### YOUR ASSIGNMENT
Keep only the lines from the top of the listing through the one with "1. Project Overview", and reproduce them unaltered.

### RECORD EXCERPTS
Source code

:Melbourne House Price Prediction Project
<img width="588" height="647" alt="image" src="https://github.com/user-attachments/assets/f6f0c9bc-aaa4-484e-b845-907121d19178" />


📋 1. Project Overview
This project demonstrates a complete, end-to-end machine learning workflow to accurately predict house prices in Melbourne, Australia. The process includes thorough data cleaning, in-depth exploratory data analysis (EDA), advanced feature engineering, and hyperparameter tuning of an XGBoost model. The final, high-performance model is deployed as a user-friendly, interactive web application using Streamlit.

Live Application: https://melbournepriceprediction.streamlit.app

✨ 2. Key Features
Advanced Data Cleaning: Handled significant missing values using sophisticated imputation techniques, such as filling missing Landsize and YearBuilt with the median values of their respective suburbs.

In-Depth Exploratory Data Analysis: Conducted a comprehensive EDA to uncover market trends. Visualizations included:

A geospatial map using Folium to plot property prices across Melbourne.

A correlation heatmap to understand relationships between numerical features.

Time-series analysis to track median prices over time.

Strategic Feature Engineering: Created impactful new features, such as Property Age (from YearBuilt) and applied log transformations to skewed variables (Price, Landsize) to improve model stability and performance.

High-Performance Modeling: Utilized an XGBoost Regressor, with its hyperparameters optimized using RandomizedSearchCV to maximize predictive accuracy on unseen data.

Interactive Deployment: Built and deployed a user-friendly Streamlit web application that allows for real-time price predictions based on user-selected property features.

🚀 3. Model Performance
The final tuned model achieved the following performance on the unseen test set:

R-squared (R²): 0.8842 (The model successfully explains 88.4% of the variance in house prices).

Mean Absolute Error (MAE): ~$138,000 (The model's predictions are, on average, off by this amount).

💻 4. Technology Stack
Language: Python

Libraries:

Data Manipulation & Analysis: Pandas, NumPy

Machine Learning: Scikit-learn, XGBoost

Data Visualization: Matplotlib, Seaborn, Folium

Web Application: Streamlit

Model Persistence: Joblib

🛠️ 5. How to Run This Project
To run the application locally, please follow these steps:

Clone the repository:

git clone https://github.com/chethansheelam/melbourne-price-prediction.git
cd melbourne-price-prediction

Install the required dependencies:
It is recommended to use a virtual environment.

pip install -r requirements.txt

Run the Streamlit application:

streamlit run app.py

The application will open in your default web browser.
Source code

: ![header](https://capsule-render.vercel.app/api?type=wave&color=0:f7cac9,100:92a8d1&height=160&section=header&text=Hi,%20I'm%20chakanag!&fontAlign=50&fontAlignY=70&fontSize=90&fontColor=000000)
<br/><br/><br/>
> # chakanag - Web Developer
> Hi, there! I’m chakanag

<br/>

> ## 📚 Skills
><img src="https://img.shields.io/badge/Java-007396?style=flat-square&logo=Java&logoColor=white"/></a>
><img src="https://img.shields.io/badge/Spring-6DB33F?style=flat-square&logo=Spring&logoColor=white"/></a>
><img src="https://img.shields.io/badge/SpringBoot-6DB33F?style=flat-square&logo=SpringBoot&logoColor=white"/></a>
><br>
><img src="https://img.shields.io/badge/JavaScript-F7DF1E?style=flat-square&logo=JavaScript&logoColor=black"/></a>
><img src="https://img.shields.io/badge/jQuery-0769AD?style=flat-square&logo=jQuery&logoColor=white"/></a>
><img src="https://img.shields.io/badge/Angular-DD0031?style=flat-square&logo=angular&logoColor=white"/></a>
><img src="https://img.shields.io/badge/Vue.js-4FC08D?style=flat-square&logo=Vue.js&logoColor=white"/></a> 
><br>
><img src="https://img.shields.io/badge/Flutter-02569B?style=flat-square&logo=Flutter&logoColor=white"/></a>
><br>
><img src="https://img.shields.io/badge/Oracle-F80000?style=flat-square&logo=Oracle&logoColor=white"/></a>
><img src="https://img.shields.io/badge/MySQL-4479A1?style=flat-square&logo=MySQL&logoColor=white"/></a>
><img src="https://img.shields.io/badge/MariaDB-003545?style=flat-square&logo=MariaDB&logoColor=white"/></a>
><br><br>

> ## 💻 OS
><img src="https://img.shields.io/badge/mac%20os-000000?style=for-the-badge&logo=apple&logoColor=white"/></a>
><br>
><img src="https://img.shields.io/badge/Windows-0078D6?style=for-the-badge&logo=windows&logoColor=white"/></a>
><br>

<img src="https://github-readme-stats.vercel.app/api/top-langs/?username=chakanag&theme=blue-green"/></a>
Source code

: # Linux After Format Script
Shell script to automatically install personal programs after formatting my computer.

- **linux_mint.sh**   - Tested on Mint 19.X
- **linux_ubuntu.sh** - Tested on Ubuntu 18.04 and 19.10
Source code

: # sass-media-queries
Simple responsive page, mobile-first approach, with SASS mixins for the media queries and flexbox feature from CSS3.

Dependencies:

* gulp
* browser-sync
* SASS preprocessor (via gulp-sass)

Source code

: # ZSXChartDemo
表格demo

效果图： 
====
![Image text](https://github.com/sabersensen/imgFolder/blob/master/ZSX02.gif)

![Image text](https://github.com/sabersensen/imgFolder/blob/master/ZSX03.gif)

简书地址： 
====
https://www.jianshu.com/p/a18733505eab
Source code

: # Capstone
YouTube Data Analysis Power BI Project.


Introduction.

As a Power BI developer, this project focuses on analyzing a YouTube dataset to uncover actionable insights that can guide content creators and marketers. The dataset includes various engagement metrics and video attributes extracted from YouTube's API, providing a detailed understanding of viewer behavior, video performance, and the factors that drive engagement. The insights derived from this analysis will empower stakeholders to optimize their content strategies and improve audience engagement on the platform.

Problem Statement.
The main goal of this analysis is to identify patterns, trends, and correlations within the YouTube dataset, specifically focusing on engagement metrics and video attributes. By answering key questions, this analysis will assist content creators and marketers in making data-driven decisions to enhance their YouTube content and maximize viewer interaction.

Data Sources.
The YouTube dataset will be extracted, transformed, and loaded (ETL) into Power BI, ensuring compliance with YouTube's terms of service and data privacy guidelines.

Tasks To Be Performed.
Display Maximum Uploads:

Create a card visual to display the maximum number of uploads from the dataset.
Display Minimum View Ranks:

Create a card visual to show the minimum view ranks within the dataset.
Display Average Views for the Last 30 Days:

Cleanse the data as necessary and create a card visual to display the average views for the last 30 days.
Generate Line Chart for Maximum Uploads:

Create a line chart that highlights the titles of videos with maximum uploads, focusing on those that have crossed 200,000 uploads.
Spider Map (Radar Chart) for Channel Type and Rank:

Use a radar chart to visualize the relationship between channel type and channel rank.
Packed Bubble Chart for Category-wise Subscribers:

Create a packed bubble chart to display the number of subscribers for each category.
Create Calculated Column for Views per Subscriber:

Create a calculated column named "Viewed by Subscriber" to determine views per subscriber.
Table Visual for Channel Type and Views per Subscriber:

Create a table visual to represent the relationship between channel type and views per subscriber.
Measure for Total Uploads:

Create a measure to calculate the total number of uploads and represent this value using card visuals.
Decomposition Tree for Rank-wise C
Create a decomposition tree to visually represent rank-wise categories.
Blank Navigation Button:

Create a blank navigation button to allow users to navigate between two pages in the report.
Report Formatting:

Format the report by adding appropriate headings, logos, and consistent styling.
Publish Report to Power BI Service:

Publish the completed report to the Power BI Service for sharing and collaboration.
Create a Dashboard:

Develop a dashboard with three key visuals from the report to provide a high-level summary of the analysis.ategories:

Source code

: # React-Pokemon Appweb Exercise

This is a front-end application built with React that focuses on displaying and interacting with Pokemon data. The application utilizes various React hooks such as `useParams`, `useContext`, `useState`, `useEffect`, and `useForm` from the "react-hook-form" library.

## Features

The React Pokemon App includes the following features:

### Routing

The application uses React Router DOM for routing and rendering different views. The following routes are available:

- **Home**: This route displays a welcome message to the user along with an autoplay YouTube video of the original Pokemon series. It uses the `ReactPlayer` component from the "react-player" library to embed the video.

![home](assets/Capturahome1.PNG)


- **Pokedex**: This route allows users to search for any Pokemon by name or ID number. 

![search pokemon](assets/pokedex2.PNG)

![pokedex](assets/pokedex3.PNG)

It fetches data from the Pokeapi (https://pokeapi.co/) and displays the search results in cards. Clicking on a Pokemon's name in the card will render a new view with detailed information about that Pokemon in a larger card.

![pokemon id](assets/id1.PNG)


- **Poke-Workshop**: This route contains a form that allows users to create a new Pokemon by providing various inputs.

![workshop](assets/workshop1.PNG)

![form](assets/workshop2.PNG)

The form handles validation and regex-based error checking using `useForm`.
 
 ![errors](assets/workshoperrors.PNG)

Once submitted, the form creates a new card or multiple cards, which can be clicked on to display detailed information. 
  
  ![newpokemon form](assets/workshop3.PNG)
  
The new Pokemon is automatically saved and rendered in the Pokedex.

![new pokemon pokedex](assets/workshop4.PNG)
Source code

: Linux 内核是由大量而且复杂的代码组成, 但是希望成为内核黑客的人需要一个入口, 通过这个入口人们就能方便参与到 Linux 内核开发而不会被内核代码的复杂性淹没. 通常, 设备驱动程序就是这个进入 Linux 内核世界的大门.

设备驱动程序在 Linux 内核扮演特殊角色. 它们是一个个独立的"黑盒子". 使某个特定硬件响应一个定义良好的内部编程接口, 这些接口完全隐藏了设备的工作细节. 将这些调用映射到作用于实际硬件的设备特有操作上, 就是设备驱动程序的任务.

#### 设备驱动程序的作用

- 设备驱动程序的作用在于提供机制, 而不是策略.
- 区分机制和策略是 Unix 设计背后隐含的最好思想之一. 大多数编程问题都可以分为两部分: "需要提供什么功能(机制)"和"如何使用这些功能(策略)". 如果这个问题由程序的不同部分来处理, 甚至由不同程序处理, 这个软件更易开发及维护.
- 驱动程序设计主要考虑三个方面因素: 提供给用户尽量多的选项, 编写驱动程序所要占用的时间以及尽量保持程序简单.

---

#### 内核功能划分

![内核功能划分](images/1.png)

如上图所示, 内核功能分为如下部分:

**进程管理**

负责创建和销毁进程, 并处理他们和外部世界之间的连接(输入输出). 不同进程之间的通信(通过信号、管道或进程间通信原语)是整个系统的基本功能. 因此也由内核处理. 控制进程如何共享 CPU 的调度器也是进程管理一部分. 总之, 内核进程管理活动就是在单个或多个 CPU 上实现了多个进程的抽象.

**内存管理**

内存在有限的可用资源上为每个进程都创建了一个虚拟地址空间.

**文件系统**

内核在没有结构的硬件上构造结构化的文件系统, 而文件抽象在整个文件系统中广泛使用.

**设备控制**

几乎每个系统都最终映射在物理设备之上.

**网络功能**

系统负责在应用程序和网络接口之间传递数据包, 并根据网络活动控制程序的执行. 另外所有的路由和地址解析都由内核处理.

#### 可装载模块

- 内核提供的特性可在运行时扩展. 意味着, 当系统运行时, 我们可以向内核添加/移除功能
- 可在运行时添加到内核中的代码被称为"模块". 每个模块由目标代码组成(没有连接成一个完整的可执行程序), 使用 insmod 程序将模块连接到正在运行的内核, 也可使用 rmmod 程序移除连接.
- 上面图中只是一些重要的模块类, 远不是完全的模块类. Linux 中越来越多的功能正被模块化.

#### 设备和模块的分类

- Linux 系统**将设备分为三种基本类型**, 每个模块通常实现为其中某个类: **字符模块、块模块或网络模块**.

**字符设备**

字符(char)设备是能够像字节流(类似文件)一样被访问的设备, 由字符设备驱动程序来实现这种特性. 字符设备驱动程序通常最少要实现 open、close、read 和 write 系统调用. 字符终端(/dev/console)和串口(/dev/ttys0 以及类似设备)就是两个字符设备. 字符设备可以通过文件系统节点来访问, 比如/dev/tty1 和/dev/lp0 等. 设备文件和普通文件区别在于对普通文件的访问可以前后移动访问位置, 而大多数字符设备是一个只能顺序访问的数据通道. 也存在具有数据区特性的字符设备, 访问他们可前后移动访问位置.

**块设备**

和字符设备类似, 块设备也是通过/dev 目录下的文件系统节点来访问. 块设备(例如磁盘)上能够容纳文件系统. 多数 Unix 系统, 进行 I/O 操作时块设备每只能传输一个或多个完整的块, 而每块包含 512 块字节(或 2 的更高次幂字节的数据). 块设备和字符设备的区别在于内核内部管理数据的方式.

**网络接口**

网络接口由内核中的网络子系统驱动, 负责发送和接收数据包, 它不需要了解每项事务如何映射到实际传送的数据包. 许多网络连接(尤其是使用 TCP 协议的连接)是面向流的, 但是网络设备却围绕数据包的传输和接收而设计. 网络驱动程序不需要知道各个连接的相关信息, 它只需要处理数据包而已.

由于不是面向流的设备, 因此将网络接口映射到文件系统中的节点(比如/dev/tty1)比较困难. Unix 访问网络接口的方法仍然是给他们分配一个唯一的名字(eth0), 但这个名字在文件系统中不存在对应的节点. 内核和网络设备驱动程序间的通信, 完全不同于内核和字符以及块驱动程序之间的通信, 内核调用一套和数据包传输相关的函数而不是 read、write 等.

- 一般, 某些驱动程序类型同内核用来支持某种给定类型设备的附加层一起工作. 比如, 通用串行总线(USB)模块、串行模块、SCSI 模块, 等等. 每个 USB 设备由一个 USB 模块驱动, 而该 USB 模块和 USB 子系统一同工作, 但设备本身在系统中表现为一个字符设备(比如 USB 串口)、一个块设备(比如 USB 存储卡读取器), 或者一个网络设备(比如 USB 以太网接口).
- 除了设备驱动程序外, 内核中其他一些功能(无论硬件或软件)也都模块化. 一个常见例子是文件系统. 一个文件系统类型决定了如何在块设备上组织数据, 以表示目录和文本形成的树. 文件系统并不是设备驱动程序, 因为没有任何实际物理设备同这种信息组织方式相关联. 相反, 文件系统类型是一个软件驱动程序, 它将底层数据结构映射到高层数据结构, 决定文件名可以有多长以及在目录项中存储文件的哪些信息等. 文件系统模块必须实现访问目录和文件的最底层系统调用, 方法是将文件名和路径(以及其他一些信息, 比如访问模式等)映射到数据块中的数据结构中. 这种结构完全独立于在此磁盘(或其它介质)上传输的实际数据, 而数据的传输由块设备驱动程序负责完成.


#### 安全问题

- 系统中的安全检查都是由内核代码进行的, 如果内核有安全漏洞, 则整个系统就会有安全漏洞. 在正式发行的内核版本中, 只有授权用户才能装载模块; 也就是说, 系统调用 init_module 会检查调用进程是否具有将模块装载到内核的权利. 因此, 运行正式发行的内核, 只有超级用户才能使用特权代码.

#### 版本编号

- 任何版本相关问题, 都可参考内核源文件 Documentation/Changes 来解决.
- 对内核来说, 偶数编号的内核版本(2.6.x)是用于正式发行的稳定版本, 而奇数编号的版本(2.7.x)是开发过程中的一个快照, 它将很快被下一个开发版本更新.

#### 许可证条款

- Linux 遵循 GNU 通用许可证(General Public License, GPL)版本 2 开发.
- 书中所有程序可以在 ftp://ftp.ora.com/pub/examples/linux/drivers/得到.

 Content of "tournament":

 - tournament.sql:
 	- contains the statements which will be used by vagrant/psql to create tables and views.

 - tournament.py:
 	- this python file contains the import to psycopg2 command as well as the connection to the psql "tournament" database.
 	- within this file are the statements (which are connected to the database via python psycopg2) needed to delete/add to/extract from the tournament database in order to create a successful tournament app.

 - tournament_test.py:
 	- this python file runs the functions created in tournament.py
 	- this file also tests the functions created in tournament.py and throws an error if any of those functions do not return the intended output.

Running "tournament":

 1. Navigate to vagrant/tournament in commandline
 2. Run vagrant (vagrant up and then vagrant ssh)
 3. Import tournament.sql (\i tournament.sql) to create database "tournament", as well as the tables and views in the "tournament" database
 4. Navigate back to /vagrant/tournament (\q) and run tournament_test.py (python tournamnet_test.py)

### EXERCISE RESPONSE
Source code

:Melbourne House Price Prediction Project
<img width="588" height="647" alt="image" src="https://github.com/user-attachments/assets/f6f0c9bc-aaa4-484e-b845-907121d19178" />


📋 1. Project Overview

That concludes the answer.